Highly Efficient and Sustainable Synthesis of Neoglycoproteins Using Galactosidases
(ACS Sustanaible Chemistry & Engineering, 2020) Hoyos Vidal, María Pilar; Perona Requena, Almudena; Hernáiz Gómez-Degano, María Josefa; Bavaro, Teodora; Rumbero Sánchez, Ángel; Tengattini, Sara; Terreni, Marco; Hernáiz Gómez-Degano, María Josefa
Oligosaccharides are a key component on glycoconjugates with biomedical applications. However, the investigation of more efficient and environmental protocols for their preparation carrying defined oligosaccharides remains a big challenge due to lack of access to structurally well-defined and functionalized oligosaccharides. In this work a highly sustainable and efficient chemoenzymatic synthesis of neo-glycoproteins in green solvents was studied. In particular, we described the preparation of new activated disaccharides useful for direct protein binding under mild reaction conditions, reducing the protection/activation steps commonly needed in the traditional synthetic routes. Thus, N-acetylglucosamine (GlcNAc) was functionalized with a thiocyanomethyl group at C-1 and employed for the first time as acceptor in the enzymatic synthesis of the disaccharide of interest using β-Gal-3 from Bacillus circulans and β-galactosidase from Escherichia coli. The use of biosolvents promotes a very important increase of the enzymatic activity in the synthesis of functionalized Gal-β-(1 → 6)-GlcNAc (95%) preventing hydrolytic activity with full regioselectivity.
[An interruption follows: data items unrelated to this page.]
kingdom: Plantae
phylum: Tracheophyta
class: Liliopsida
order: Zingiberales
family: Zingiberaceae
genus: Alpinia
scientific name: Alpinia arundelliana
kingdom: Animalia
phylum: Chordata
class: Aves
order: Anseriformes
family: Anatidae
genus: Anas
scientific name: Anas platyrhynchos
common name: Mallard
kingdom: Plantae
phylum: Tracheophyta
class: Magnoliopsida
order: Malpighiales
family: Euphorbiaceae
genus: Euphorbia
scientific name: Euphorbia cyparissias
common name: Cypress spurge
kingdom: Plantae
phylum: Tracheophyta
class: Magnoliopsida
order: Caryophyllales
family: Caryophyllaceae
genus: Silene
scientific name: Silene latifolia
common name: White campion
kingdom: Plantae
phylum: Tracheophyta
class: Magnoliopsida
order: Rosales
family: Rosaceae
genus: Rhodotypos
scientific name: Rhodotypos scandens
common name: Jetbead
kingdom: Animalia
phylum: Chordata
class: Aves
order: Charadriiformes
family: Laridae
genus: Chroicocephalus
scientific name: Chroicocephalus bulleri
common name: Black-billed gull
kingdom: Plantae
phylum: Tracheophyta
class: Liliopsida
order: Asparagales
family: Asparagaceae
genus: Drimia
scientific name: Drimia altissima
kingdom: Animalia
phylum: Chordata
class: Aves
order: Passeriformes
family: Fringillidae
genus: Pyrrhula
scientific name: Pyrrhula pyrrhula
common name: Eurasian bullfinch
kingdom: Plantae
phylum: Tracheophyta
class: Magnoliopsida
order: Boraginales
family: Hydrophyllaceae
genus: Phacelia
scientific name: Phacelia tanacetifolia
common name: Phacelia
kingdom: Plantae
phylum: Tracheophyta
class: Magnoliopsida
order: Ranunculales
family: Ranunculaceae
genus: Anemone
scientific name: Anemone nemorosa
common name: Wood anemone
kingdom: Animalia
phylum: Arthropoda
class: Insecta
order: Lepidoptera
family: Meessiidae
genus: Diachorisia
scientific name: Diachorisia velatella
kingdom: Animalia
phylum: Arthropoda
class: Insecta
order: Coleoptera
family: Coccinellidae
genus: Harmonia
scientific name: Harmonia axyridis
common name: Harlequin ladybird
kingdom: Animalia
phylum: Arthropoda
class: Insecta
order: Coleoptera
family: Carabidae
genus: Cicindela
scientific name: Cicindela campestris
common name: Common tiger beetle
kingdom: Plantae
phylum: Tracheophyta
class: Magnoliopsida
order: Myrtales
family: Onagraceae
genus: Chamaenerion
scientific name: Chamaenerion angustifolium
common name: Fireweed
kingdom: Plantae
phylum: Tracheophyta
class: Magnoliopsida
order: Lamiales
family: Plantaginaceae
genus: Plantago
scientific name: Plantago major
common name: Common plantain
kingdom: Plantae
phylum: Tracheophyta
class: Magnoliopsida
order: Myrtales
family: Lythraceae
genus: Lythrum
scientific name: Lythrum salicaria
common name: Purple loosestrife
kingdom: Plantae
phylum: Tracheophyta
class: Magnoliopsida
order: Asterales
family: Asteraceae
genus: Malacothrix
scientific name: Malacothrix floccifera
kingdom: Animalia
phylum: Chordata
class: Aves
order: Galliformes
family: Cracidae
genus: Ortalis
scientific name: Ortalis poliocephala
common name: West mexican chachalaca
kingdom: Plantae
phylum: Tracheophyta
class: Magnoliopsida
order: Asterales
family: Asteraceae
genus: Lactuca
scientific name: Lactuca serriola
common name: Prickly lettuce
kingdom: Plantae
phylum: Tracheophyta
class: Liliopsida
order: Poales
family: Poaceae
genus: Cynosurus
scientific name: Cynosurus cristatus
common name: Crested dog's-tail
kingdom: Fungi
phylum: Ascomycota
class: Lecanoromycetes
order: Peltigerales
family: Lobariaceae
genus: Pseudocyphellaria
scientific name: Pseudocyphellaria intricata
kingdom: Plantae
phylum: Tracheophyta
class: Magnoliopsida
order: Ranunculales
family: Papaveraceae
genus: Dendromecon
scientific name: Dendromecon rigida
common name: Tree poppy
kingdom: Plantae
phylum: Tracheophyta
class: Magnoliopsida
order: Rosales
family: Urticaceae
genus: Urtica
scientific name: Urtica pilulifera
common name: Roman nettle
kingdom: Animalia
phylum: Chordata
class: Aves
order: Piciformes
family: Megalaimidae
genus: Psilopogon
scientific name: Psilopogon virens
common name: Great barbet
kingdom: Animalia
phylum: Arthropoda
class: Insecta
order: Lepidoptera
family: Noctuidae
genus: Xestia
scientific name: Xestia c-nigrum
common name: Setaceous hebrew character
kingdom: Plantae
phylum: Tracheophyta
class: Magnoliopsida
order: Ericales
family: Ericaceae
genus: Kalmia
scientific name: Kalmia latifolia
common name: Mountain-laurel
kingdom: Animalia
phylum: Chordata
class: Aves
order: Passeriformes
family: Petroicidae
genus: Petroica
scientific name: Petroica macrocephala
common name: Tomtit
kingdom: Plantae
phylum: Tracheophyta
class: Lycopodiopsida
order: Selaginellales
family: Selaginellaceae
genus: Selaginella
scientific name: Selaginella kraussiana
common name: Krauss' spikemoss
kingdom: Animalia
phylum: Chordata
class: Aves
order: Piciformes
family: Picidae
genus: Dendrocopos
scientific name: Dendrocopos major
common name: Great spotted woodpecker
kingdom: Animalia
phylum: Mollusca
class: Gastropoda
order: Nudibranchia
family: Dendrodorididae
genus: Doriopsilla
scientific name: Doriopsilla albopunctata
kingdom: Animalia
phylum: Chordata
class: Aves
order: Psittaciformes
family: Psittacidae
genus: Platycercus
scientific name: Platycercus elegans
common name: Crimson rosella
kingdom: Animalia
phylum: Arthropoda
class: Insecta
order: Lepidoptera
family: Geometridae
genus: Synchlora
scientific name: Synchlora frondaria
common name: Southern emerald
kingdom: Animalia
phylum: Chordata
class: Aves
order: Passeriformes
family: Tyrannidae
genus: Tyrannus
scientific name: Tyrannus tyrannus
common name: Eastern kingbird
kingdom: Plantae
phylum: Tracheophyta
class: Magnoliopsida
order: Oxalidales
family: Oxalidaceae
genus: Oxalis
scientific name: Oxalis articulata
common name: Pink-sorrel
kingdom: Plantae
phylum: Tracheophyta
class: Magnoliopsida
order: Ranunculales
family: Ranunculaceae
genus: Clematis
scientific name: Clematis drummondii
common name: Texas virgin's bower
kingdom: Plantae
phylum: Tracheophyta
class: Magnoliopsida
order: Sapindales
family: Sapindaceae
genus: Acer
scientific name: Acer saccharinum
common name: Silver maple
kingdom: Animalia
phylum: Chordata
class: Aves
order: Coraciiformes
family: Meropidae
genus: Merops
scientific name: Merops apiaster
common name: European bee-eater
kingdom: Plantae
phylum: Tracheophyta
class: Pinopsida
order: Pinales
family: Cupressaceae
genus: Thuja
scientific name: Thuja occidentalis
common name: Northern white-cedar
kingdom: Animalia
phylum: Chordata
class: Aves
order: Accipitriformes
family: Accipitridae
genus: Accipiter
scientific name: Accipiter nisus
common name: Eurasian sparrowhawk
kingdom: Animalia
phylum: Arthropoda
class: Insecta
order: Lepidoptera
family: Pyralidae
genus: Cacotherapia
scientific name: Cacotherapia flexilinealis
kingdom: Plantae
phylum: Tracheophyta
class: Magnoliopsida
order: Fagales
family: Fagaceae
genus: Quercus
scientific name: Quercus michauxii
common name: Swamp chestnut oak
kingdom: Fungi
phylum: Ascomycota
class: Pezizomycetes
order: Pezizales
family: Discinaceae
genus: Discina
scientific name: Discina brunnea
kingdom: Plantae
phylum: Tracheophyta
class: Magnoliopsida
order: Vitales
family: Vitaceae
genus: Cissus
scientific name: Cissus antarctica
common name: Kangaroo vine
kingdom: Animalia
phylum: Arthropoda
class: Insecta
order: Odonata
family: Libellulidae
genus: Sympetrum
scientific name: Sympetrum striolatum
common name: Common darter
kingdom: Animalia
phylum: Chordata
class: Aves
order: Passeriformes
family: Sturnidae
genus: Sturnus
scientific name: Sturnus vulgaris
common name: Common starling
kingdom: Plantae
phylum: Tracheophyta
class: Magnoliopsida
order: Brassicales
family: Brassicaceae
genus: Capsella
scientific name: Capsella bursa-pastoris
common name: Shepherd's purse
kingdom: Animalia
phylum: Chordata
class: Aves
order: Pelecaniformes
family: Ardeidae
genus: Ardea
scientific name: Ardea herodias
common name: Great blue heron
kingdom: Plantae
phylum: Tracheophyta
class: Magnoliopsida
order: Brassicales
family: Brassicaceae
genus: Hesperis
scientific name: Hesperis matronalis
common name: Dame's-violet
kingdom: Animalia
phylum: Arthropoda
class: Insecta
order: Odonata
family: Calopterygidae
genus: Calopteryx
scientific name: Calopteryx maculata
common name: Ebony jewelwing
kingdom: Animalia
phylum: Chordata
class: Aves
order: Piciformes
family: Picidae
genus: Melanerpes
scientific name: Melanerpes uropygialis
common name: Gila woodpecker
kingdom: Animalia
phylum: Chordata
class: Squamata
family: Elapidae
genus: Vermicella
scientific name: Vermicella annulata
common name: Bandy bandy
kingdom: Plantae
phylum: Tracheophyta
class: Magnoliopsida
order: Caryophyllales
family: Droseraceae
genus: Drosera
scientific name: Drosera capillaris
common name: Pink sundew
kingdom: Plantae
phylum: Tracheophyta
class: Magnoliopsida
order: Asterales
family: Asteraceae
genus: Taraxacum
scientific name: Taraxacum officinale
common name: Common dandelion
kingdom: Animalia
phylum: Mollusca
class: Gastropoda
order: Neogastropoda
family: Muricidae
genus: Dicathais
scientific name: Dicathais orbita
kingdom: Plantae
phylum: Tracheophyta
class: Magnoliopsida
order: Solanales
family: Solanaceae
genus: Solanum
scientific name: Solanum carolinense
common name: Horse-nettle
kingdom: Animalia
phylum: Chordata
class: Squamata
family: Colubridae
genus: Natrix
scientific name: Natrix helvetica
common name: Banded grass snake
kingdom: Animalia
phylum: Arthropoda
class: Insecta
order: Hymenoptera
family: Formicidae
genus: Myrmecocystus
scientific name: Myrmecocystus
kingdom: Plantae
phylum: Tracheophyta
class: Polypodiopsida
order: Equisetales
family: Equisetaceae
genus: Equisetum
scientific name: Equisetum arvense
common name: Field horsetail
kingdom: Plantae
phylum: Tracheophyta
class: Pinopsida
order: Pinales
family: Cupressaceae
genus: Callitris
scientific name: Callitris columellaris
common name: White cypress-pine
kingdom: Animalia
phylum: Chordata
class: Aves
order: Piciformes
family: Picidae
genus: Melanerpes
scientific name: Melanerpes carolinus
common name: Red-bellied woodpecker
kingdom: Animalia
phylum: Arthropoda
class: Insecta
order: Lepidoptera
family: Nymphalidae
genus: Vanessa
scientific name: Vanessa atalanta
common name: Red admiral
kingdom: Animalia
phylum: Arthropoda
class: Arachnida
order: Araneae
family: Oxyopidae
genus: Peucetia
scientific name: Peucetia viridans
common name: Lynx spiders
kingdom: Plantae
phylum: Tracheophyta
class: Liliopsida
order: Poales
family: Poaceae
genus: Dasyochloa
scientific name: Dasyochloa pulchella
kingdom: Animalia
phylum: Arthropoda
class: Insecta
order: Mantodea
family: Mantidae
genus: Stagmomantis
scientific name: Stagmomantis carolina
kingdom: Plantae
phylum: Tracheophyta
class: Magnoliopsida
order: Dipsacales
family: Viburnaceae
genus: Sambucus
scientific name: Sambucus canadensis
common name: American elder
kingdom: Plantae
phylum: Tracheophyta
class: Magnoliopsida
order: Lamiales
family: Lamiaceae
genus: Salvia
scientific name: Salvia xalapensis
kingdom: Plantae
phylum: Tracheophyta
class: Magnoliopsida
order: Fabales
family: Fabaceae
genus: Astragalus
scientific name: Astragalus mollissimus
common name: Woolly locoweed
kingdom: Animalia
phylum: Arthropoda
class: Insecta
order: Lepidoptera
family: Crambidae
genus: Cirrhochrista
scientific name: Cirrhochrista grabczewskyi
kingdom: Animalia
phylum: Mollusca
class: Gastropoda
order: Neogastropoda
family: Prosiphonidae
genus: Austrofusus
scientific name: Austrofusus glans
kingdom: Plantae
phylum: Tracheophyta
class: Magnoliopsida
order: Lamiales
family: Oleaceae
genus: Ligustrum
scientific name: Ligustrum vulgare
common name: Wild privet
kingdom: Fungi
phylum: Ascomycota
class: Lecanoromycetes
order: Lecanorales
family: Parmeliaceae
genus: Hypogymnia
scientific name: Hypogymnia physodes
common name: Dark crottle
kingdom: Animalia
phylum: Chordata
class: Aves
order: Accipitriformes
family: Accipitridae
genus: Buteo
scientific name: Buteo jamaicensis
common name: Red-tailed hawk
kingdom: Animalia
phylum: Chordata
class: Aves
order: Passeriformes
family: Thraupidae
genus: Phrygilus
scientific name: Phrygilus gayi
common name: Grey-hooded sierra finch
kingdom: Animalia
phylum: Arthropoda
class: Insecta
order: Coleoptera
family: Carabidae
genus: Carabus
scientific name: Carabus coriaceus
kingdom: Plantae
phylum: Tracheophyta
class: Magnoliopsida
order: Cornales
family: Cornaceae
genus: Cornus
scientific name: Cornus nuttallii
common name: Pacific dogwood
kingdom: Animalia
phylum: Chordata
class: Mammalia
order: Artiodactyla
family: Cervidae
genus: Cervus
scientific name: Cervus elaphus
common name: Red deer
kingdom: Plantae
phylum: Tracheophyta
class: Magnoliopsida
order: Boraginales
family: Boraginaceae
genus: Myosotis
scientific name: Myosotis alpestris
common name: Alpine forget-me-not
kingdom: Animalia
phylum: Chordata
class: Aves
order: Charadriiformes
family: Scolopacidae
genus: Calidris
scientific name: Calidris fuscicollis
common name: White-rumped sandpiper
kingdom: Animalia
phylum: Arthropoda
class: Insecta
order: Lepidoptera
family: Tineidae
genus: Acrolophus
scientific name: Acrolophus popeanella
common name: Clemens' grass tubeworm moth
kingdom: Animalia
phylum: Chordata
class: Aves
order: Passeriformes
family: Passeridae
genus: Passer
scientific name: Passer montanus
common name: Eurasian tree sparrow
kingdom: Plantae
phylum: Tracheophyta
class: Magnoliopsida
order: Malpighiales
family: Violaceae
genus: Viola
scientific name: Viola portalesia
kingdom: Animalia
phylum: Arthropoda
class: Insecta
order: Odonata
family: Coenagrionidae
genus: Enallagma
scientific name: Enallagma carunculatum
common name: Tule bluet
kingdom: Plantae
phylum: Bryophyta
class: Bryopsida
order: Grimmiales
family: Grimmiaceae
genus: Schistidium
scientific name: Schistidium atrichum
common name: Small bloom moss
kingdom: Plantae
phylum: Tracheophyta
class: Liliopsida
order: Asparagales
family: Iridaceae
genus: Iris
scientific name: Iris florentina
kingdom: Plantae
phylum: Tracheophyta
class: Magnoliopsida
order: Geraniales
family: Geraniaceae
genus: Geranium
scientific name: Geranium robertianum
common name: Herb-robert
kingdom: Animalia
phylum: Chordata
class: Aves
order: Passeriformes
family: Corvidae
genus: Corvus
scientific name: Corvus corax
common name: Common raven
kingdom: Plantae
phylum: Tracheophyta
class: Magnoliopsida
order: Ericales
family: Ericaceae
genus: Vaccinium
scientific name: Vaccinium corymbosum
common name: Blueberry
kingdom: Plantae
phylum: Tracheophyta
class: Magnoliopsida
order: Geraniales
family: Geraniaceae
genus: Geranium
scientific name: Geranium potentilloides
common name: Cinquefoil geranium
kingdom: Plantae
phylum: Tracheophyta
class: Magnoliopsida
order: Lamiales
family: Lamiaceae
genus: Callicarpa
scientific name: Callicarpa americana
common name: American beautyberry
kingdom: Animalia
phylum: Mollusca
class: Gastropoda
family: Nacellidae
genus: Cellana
Furthermore, reaction scaling up and biosolvent recycling are feasible without losing catalytic action. The enzyme–substrate recognition and the effect of biosolvent over the galactosidases activity has been investigated and explained by computational modeling studies. The presence of C-1 thiocyanomethyl moiety strongly hindered the normal course of transglycosylation for β-Gal-3 afforded β(1 → 6) glyosidic linkage instead of β(1 → 3). Then, this functionalized disaccharide has been activated with imino methoxyethyl (IME) linker and conjugated to ribonuclease A (RNase A). The glycosylation of RNase A, with IME-disaccharide provided the corresponding neo-glycoprotein with 85% of yield. This work opens to a new, simple, and green way to synthesize innovative glycoconjugate vaccines.